掲載本文:

■ ■ ■ ■ ■ ■ ■

たしかに、その気温データをパッと見る限り、日本は一ヶ月でずいぶん冷え込んだように思えました。しかし、よく確認してみると、10月は朝の気温データで、11月は昼過ぎの気温データ。一方は冷え込む朝で、一方はいちばん暑くなる昼過ぎという、条件をそろえているとは言い難い形での比較でした。

これについて「条件はそろえて論じるべき」という内容の反論がつき、またそれに対して「人の感じ方の話をしているだけ」といった再反論がされ、次第に周りからもいろいろ意見が寄せられる事態に。

件の投稿は、ちょっとした論争の種になっているように見えました。

「正確さを求めすぎる」のも考えもの

あの投稿について、正しいとか間違っているとかを、今ここで言いたいのではありません(わたし個人の感覚としては、擁護する気持ちも、物申したい気持ちも、両方わかります)。

気になったのは、ネット上のコメントにも、リアルでの友人たちの感想からも見られた、苦言を呈す側に対する「これだから理系は空気が読めない」という意見です。

学術的・科学的な観点から言えば、条件をそろえて比較すべきという方が正しい意見でしょう。そうすれば、より正確にものごとを捉えられますから。

ただ、コミュニケーションという観点においては、できる限りの正確さを求めることが、絶対的にいつでも正しい……とは限らない面があります。

ものごとを前に進めるため、きっちり合ってはいない大まかな意見に、一旦はうなずく。理解を得るため、あえて正確さをいくらか削って説明をする。そんなふるまいが、現実の社会では時折求められます。

そして、そういった適度な妥協こそが社会を回す潤滑油である、なんて考えも、この世の中にはあるように思えます。正確さを求める指摘に対し、「空気が読めない」との意見が寄せられたという事実が、ある意味、そういった考えが世にあることを証明しているかもしれません。

■ ■ ■ ■ ■ ■ ■

データ抜粋:
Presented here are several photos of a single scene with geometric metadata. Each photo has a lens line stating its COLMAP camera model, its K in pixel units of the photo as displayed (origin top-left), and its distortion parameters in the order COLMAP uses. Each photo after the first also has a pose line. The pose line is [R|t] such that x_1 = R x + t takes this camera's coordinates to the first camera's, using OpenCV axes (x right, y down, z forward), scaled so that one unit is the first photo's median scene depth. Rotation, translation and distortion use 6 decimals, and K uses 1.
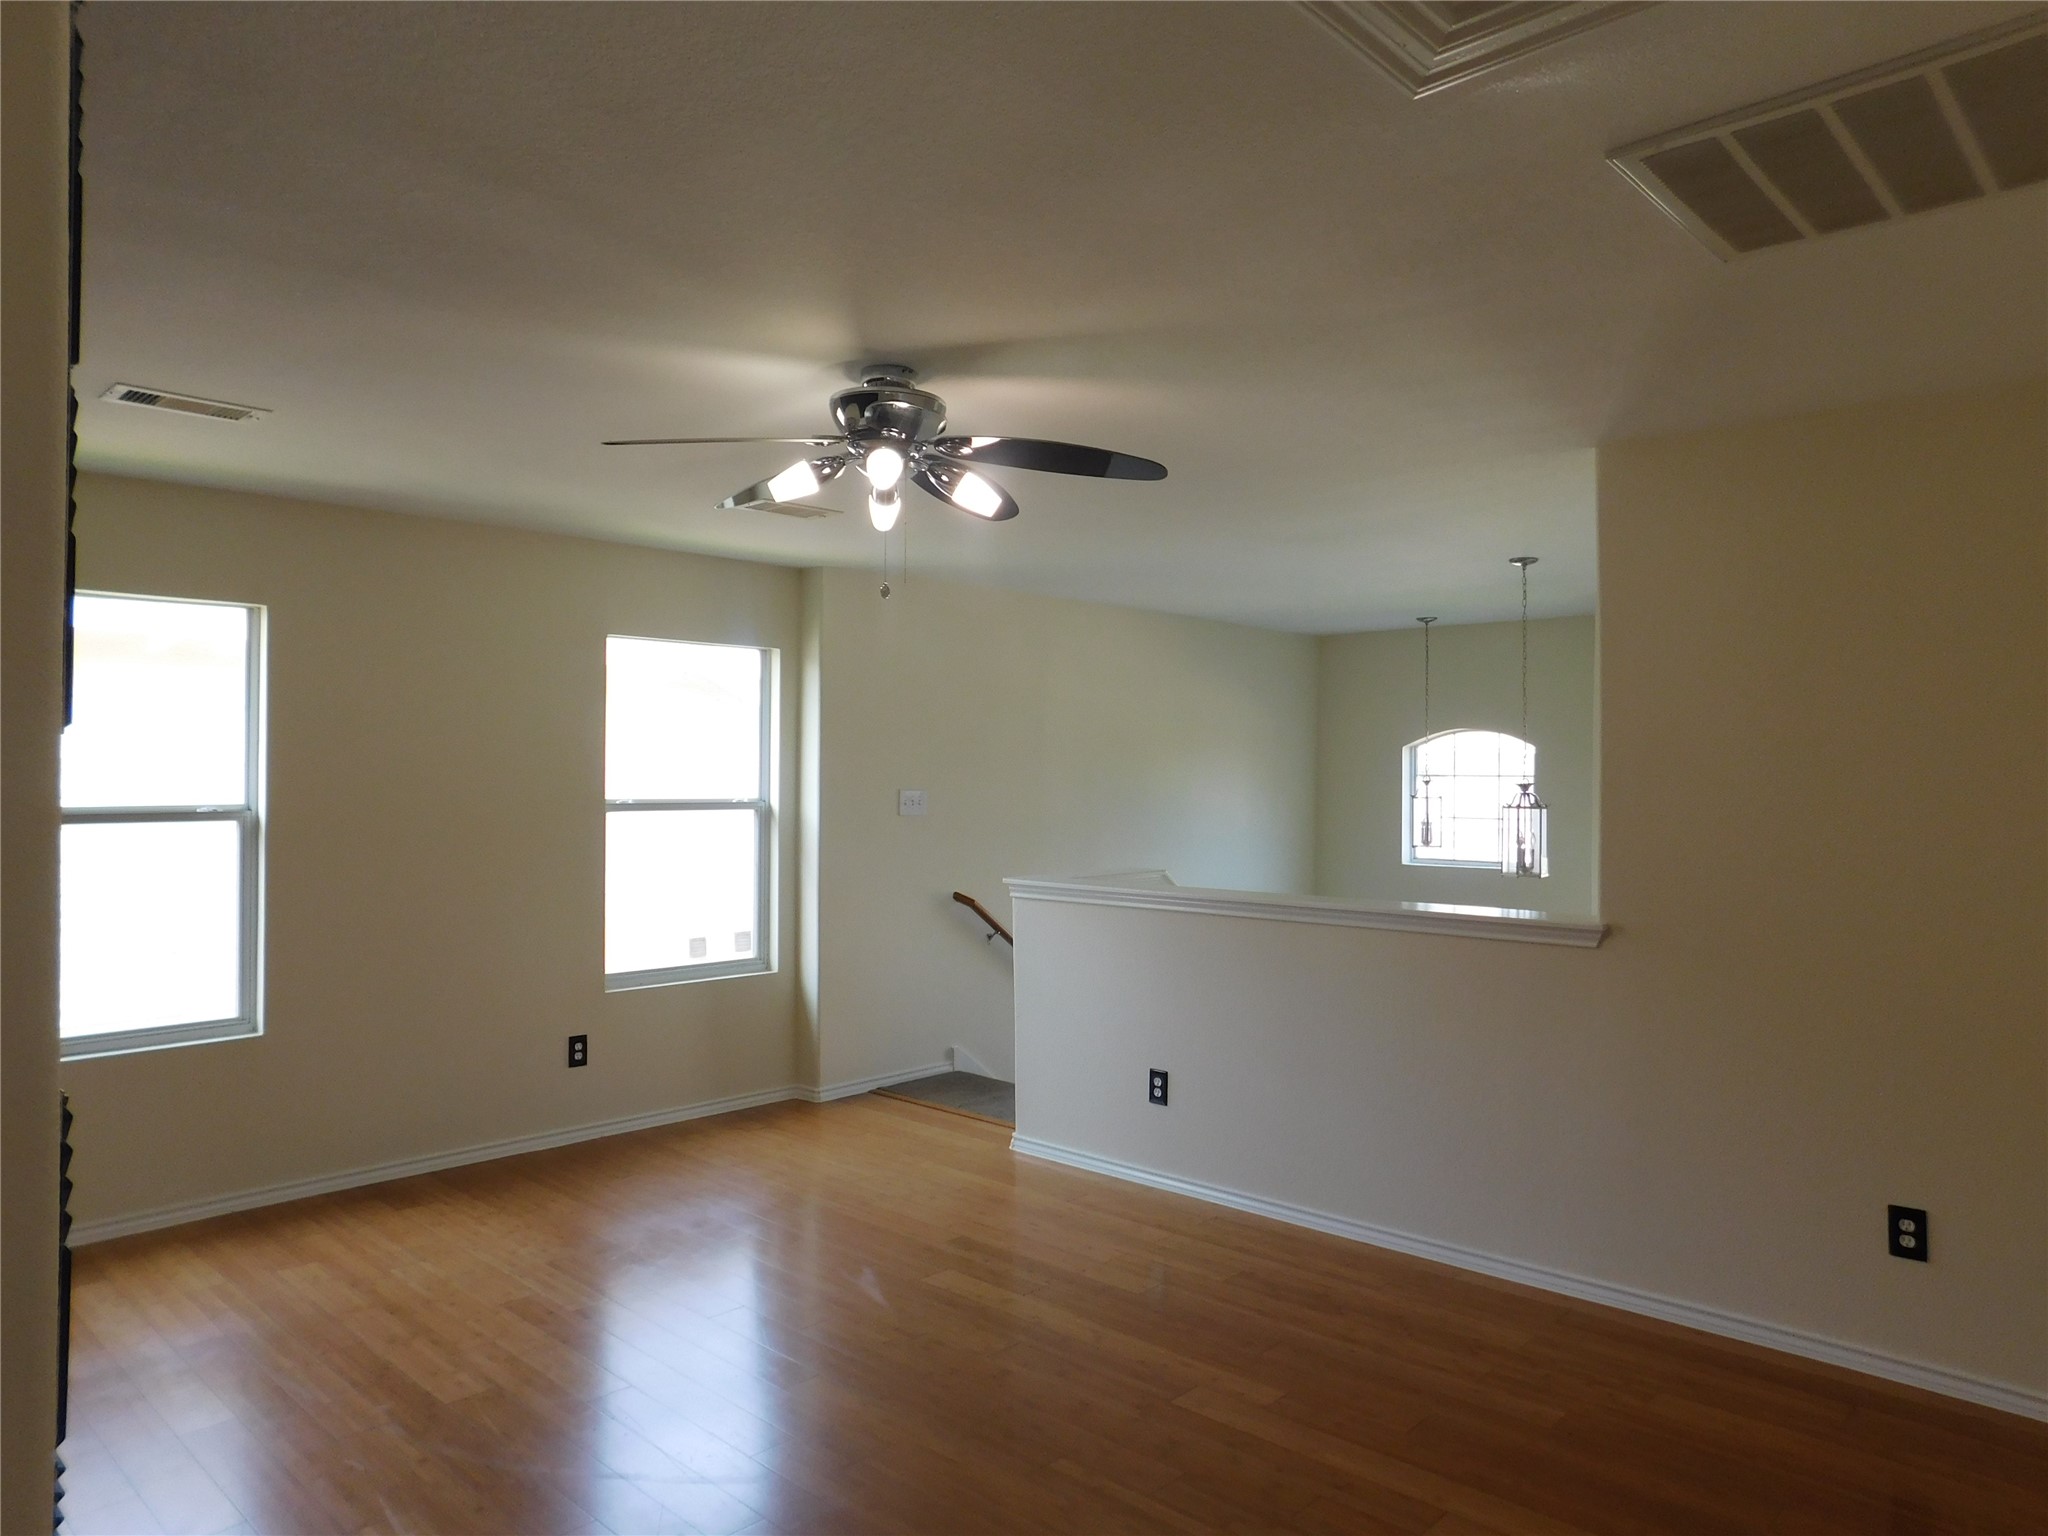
lens RADIAL K [[1383.9, 0, 1073.4], [0, 1383.9, 756.5], [0, 0, 1]] dist [-0.078003, 0.069620]
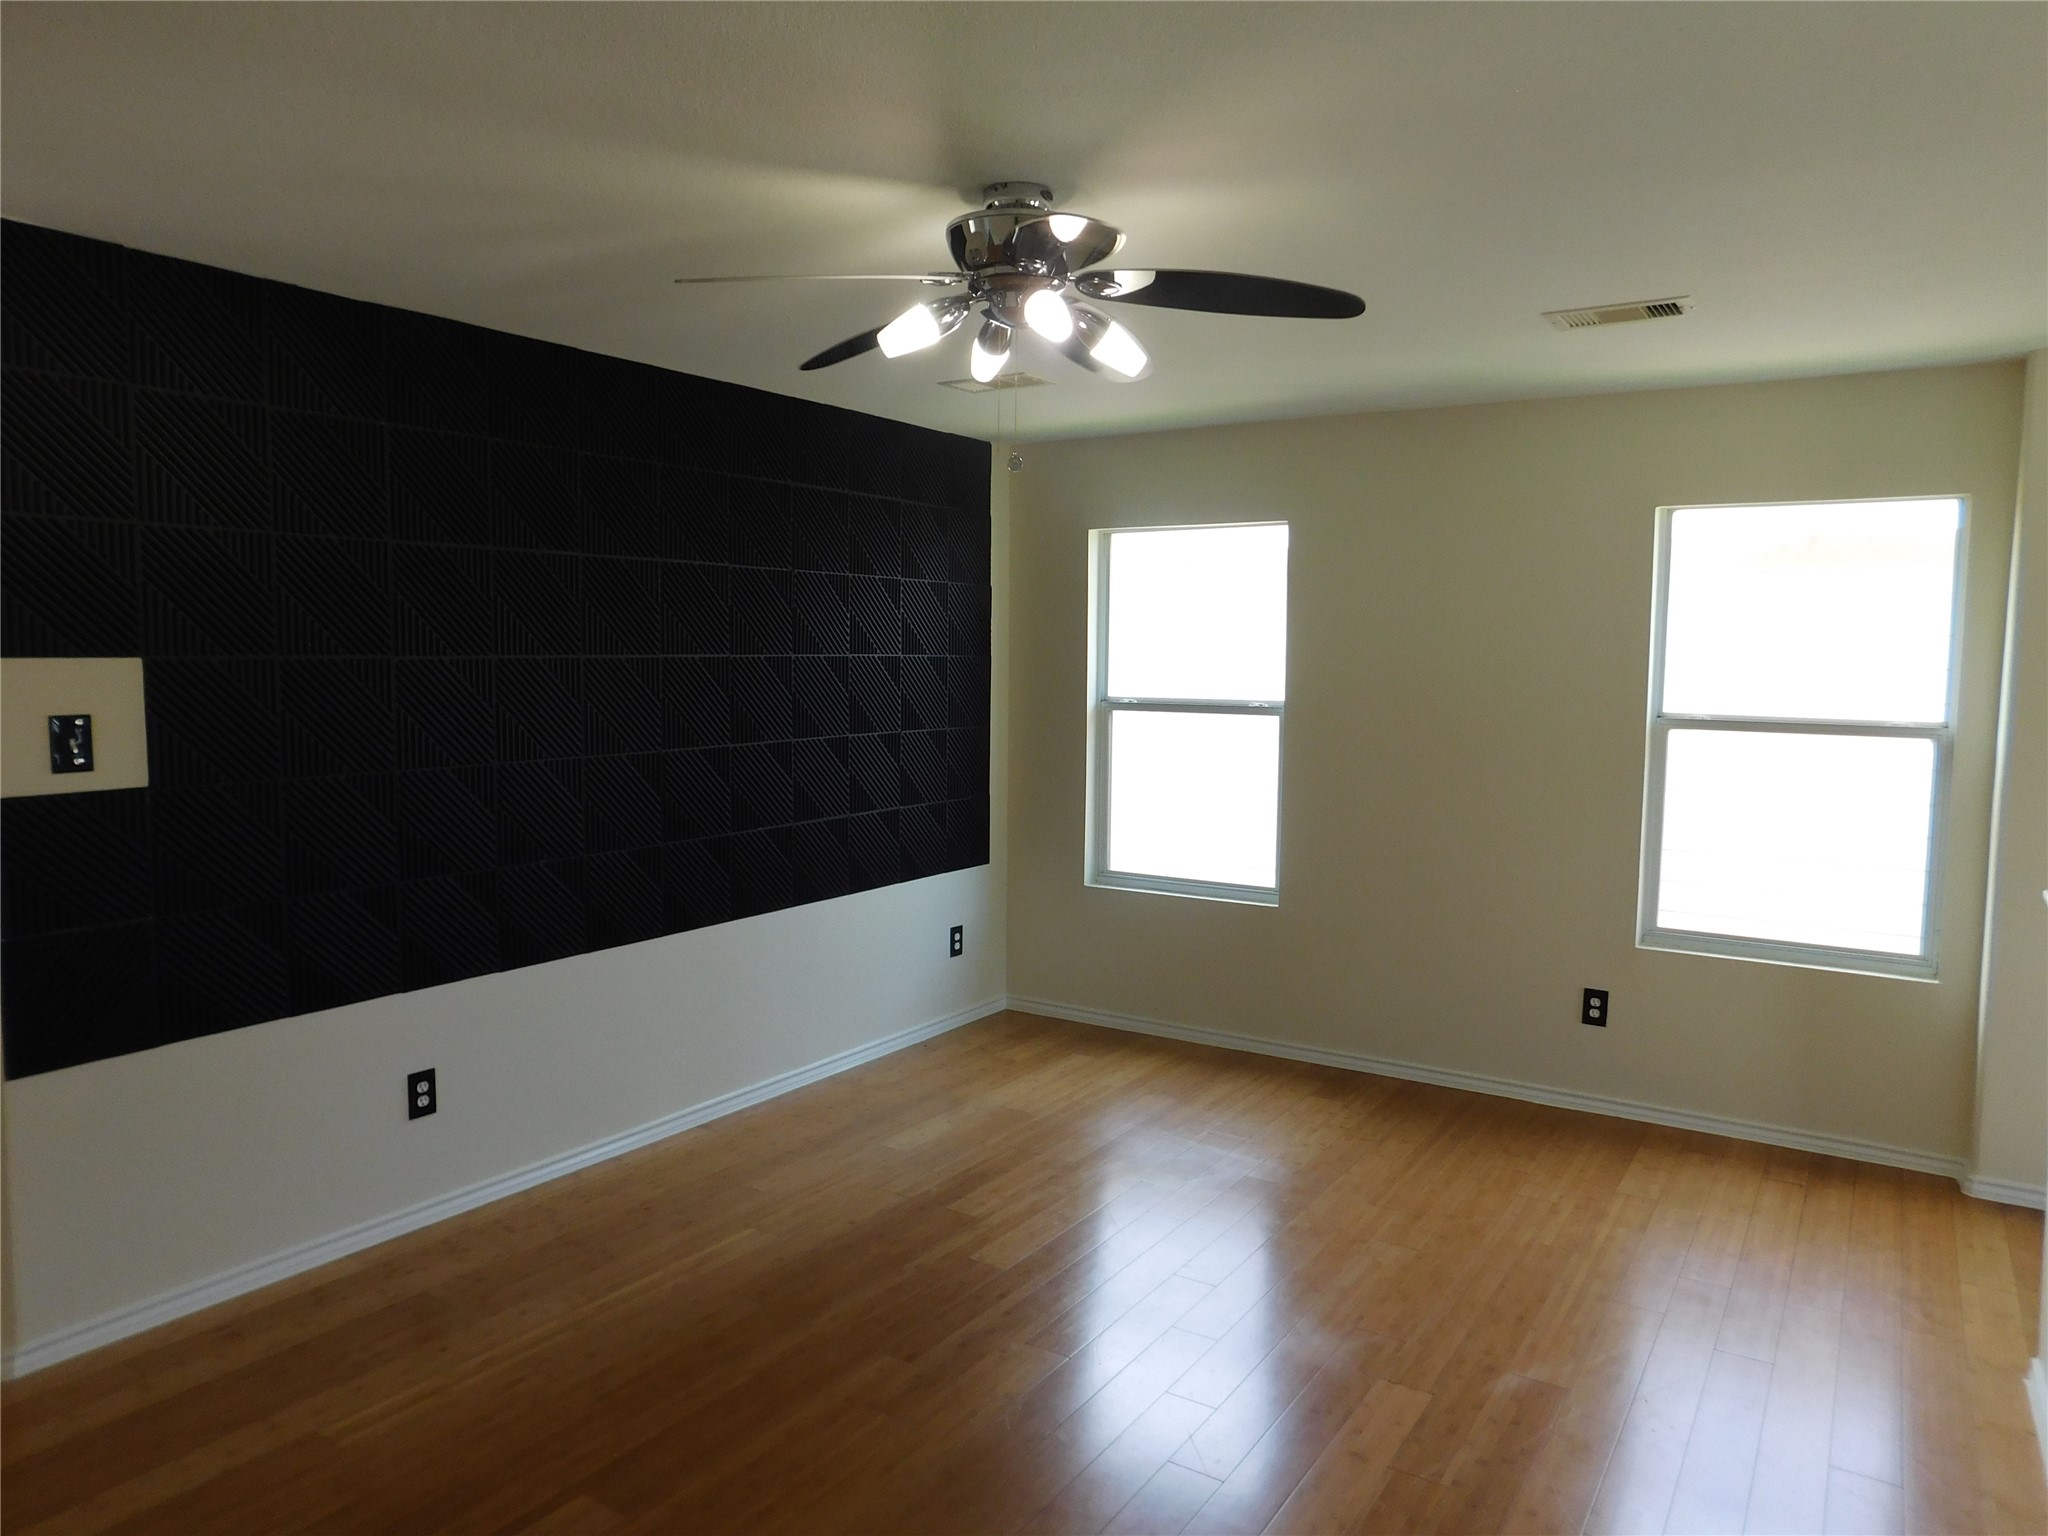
lens RADIAL K [[1353.4, 0, 1033.3], [0, 1353.4, 761.2], [0, 0, 1]] dist [-0.074978, 0.061229]
pose [[0.151485, 0.067649, -0.986142, 0.471166], [-0.004826, 0.997694, 0.067700, 0.010667], [0.988448, -0.005496, 0.151462, 0.641372]]
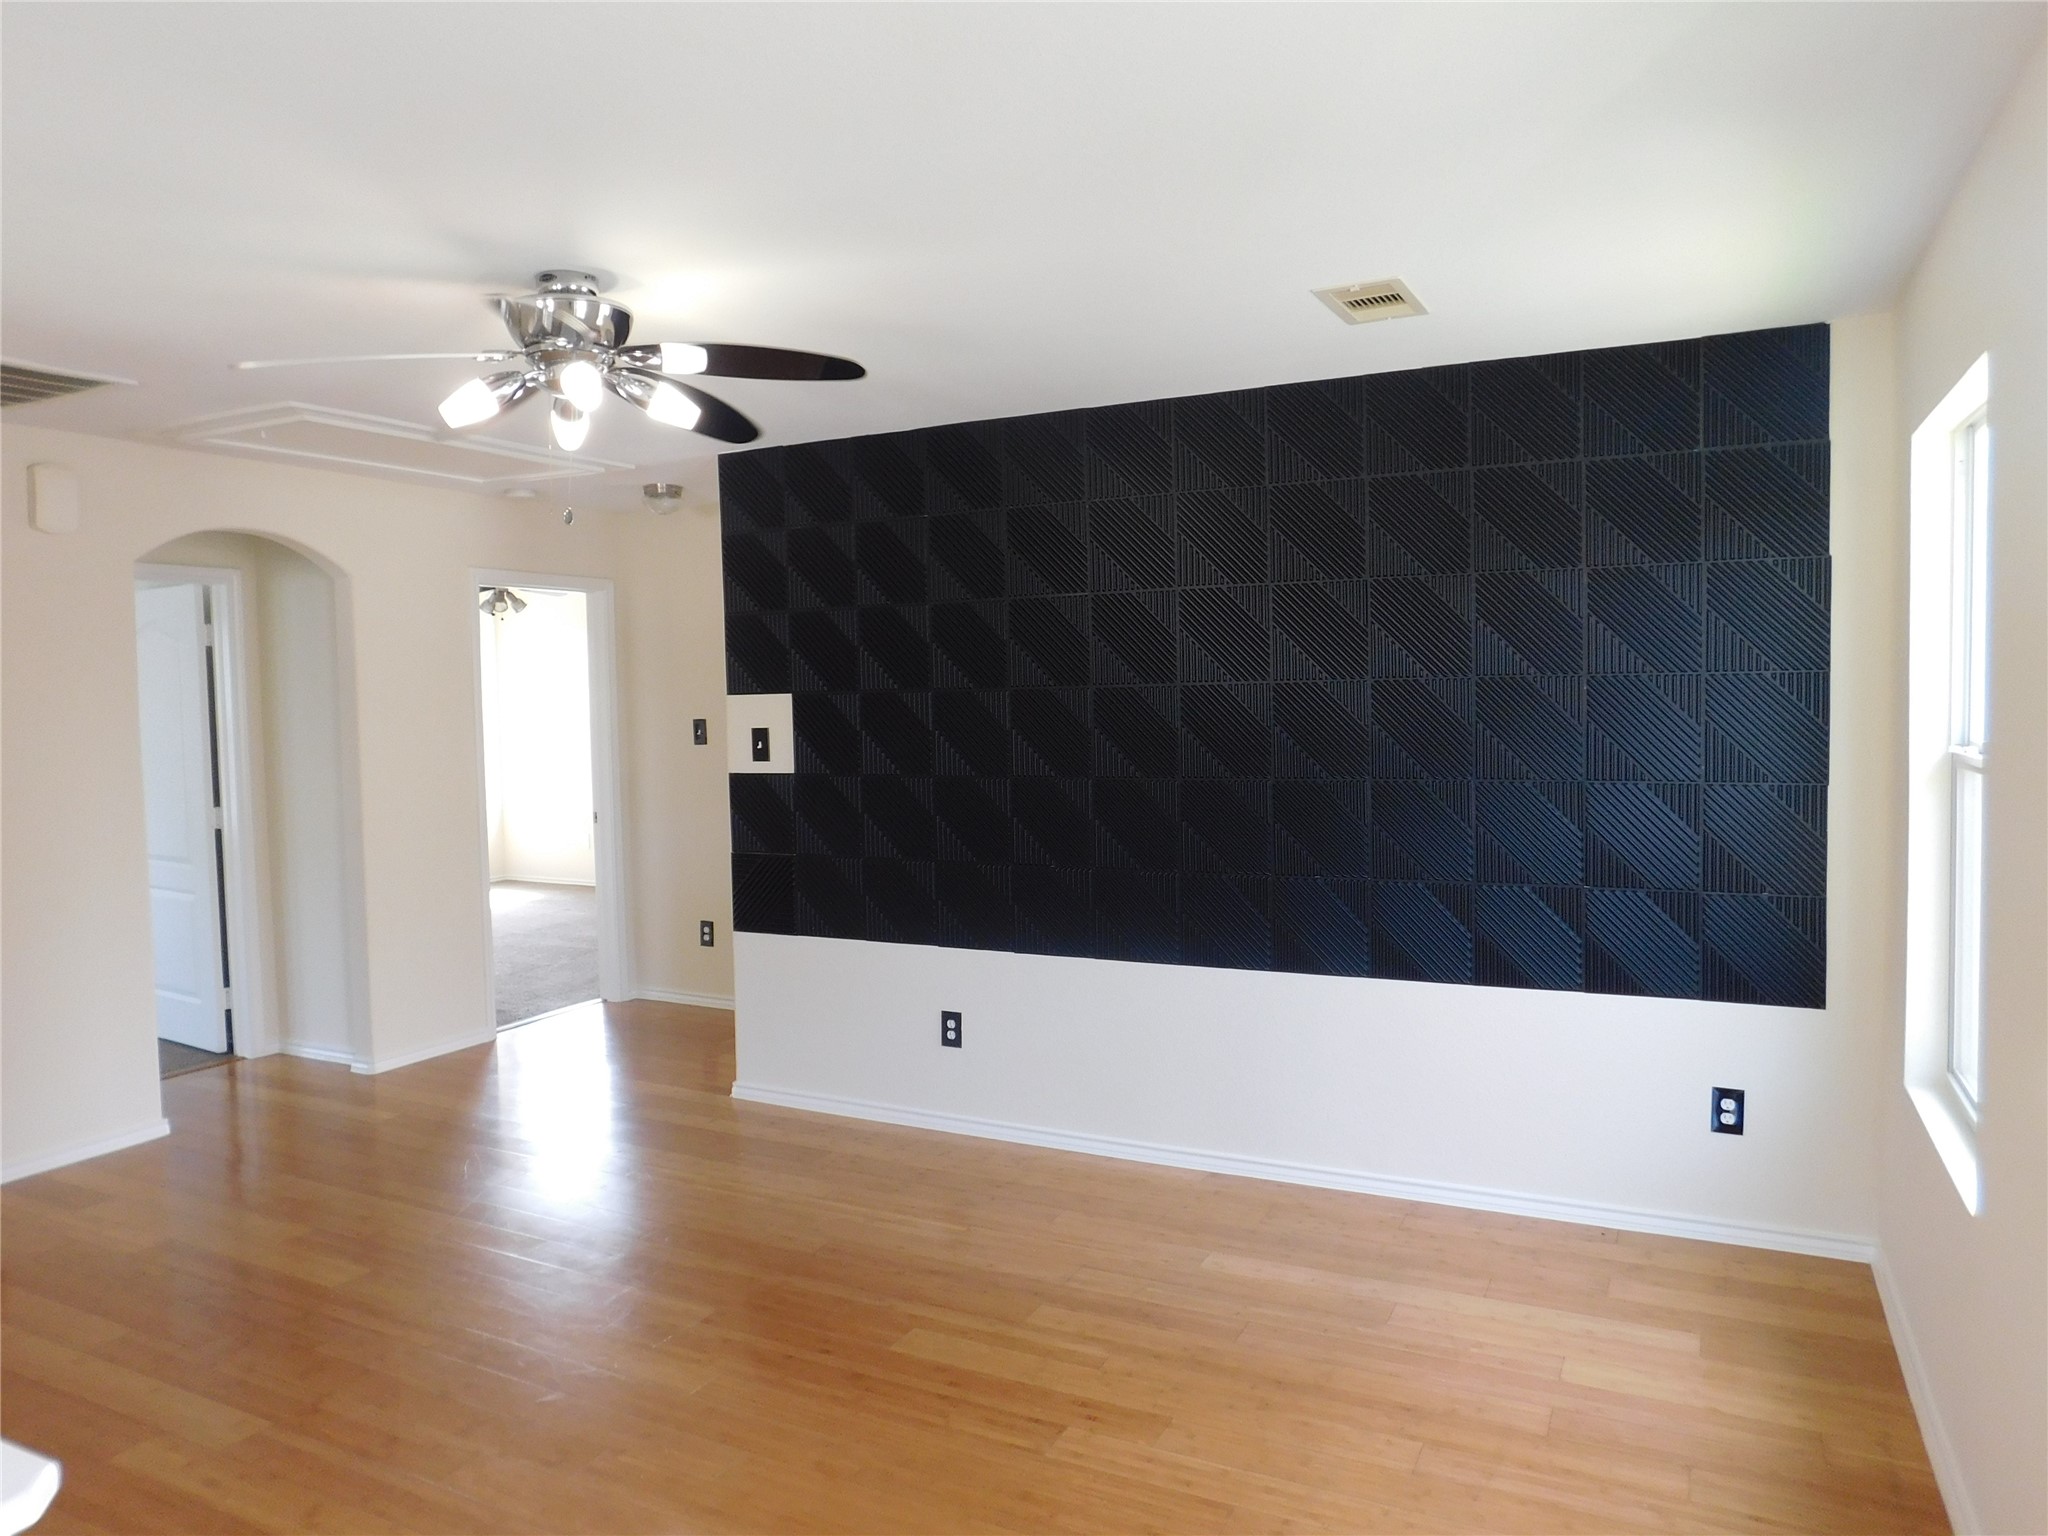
lens RADIAL K [[1353.4, 0, 1033.3], [0, 1353.4, 761.2], [0, 0, 1]] dist [-0.074978, 0.061229]
pose [[-0.965214, 0.018113, -0.260833, -0.140258], [0.006618, 0.998971, 0.044879, 0.012741], [0.261377, 0.041591, -0.964340, 1.396566]]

■ ■ ■ ■ ■ ■ ■

課題指示:
1/ 掲載本文のうち「ものごとを前に進めるため」で始まる段落を、主な内容を保ったまま箇条書きに改めなさい。
2/ 掲載本文から、「気になったのは、ネット上のコ」を含む語句で書き写しを始め、「の社会では時折求められます。」の直後で終えて、一字一句違えずに抜き出しなさい。

課題別結果:
1/
- 物事を前に進めるために、きっちり合っていない大まかな意見にも一旦はうなずく。
- 理解を得るために、あえて正確さをいくらか削って説明する。
- こうしたふるまいが、現実の社会では時折求められる。

2/
気になったのは、ネット上のコメントにも、リアルでの友人たちの感想からも見られた、苦言を呈す側に対する「これだから理系は空気が読めない」という意見です。

学術的・科学的な観点から言えば、条件をそろえて比較すべきという方が正しい意見でしょう。そうすれば、より正確にものごとを捉えられますから。

ただ、コミュニケーションという観点においては、できる限りの正確さを求めることが、絶対的にいつでも正しい……とは限らない面があります。

ものごとを前に進めるため、きっちり合ってはいない大まかな意見に、一旦はうなずく。理解を得るため、あえて正確さをいくらか削って説明をする。そんなふるまいが、現実の社会では時折求められます。